In 2010, the U.S. Census Bureau, determined that "Most young people no longer associate marriage with the transition to adulthood" and "a notable rise in the average age at which people first marry." In the year 2003, the average man was 27.1 years old the first time he got married and the average woman was 25.3 the first time she got married. This was 13 years ago. I'm sure that the average age for men and women getting married the first time has most likely risen since then.
Brother Merrill J. and Sister Marilyn S. Bateman teach us that, we live in a consumer culture. A culture where "people have learned to discard everything from paper plates to spouses" causing many to be understandably fearful of marriage. There is a fear of divorce, fear of being an inadequate spouse, fear of financial needs, and a fear of lifestyle changes that may compound sufficiently the need for singles to look forward to getting married.

An Equal Partnership
Having a marriage where one person thinks that they are better than everyone else, is not only harmful to the emotions of the other person, but it is also harmful to the marriage itself. This is why we learn in The Family: A Proclamation to the World, that we are equal in our marriage, our partnership, and in our roles as parents. Even though we all aspire to be of "one heart and one mind" (Moses 7:18) this doesn't mean that we are identical. We learn from the scriptures that one gender does not have greater eternal possibility than the other. (Moses 2:26-27; 2 Nephi 26: 28, 33) We need to think of all that we believe to be true about the the equality, both here and in Zion, of men and
women in God's kingdom: equal in blessings; equal in power, intelligence, wisdom, dignity, respect, giving counsel, giving consent, agency, value, potential, authority, exalted fullness, virtue, spirituality, and spiritual gifts; equal in temporal thing in Zion; and equal heirs with Christ.
Elder Earl C. Tingey, then serving as a member of the Seventy, said in a CES fireside, "You must not misunderstand what the Lord meant when Adam was told he was to have a helpmeet. A helpmeet is a companion suited to or equal to us. We walk side by side with a helpmeet, not one before or behind the other.
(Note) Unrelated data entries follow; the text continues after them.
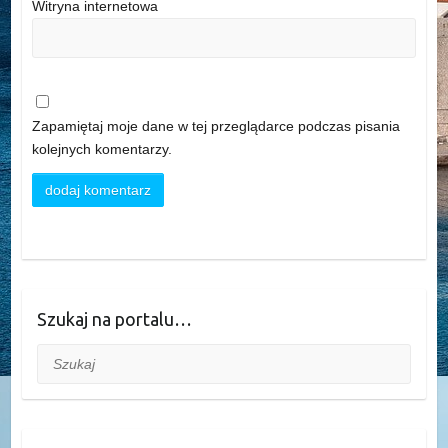
Witryna internetowa
Zapamiętaj moje dane w tej przeglądarce podczas pisania
kolejnych komentarzy.
Szukaj na portalu…
Szukaj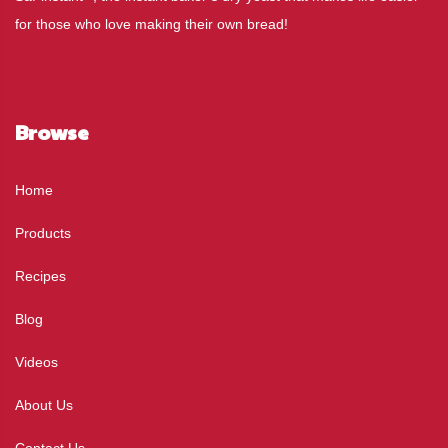
for those who love making their own bread!
Browse
Home
Products
Recipes
Blog
Videos
About Us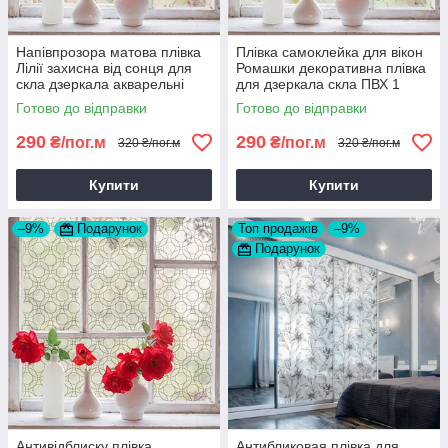
Напівпрозора матова плівка
Плівка самоклейка для вікон
Лілії захисна від сонця для
Ромашки декоративна плівка
скла дзеркала акварельні
для дзеркала скла ПВХ 1
квіти 1 пог.м
пог.м
Готово до відправки
Готово до відправки
290
290
₴/пог.м
₴/пог.м
320 ₴/пог.м
320 ₴/пог.м
Купити
Купити
–9%
Подарунок
Топ продажів
–9%
Подарунок
Антивідблиску плівка
Антибликовая плівка для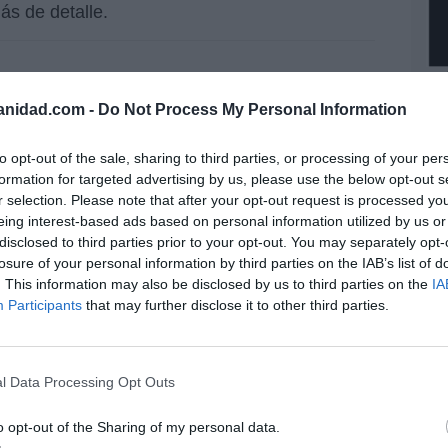
ás de detalle.
Ec
inancia la campaña mediática de
de
anidad.com -
Do Not Process My Personal Information
12
mi
to opt-out of the sale, sharing to third parties, or processing of your per
His
formation for targeted advertising by us, please use the below opt-out s
illones
r selection. Please note that after your opt-out request is processed y
Vo
eing interest-based ads based on personal information utilized by us or
el
hi
disclosed to third parties prior to your opt-out. You may separately opt-
030,
y 
losure of your personal information by third parties on the IAB’s list of
op
eria
. This information may also be disclosed by us to third parties on the
IA
pr
la
Participants
that may further disclose it to other third parties.
Red
rasil,
 y de
“S
bernador
si
l Data Processing Opt Outs
. La cifra se enmarca dentro de la apuesta por
ab
ricano, donde Iberdrola invertirá 9.000 millones
po
o opt-out of the Sharing of my personal data.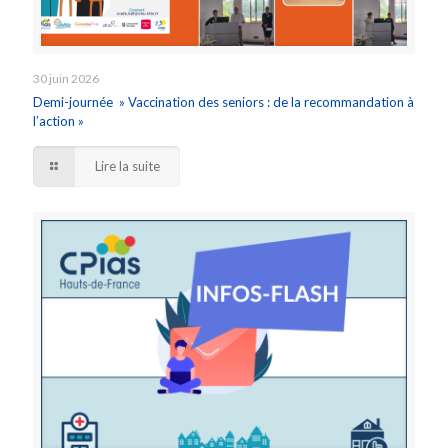
30 juin 2026
Demi-journée » Vaccination des seniors : de la recommandation à
l’action »
Lire la suite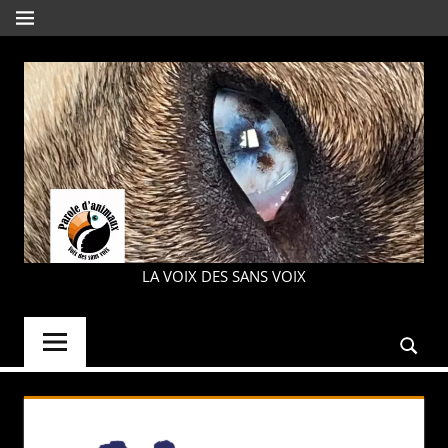
Aller
MENU
au
contenu
PAROLE
LA VOIX DES SANS VOIX
D'ANIMAUX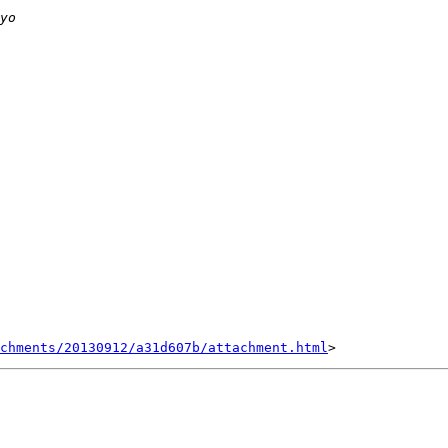
achments/20130912/a31d607b/attachment.html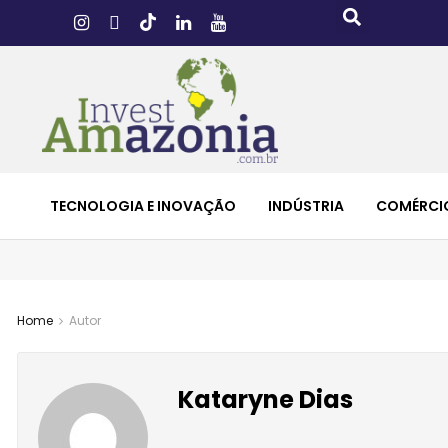
TECNOLOGIA E INOVAÇÃO
INDÚSTRIA
COMÉRCI
Home
Autor
Kataryne Dias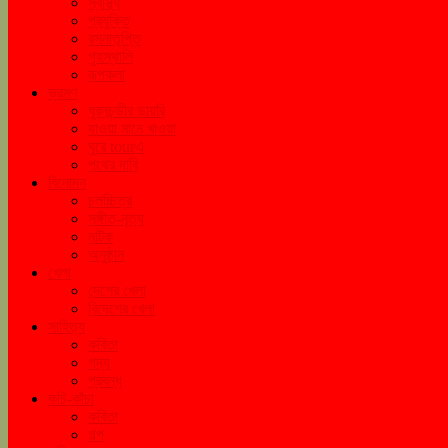
স্বাস্থ্য
প্রযুক্তি
রসনাতৃপ্তি
গৃহস্থালি
রূপকলা
ভ্রমণ
ঘুরনচন্ডীর ডায়রি
যাওয়া মানে খাওয়া
ঘুরে tourএ
পথের দাবি
বিনোদন
চলচ্চিত্র
সঙ্গীত-নৃত্য
নাটক
অনুষ্ঠান
খেলা
দেশের খেলা
বিদেশের খেলা
সাহিত্য
কবিতা
গদ্য
প্রবন্ধ
কচি-কাঁচা
কবিতা
গল্প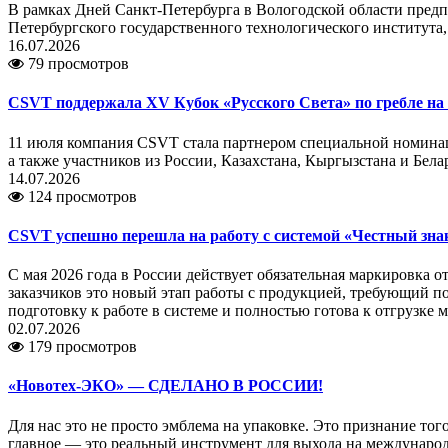
В рамках Дней Санкт-Петербурга в Вологодской области пред
Петербургского государственного технологического института,
16.07.2026
79 просмотров
CSVT поддержала XV Кубок «Русского Света» по гребле на 
11 июля компания CSVT стала партнером специальной номинаци
а также участников из России, Казахстана, Кыргызстана и Бе
14.07.2026
124 просмотров
CSVT успешно перешла на работу с системой «Честный зна
С мая 2026 года в России действует обязательная маркировка 
заказчиков это новый этап работы с продукцией, требующий 
подготовку к работе в системе и полностью готова к отгрузке
02.07.2026
179 просмотров
«Новотех-ЭКО» — СДЕЛАНО В РОССИИ!
Для нас это не просто эмблема на упаковке. Это признание то
главное — это реальный инструмент для выхода на междунаро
A helpmeet results in an absolute equal partnership between a husband and a wife. Eve was to be equal to Adam as a husband and wife are to be equal to each other." From the beginning, we have been meant to be together. To be willing to work with one another, to counsel with one another and to be with one another. It has never been meant to be one before the other, but one with another.

I know that because of the things that we are taught in The Family: A Proclamation to the World, we can truly become and have all that the Father has in store for each of us. We can be and are a blessing to our spouse, our children, and our families. I know that through the Lord all things are possible and we can gain all things through Him.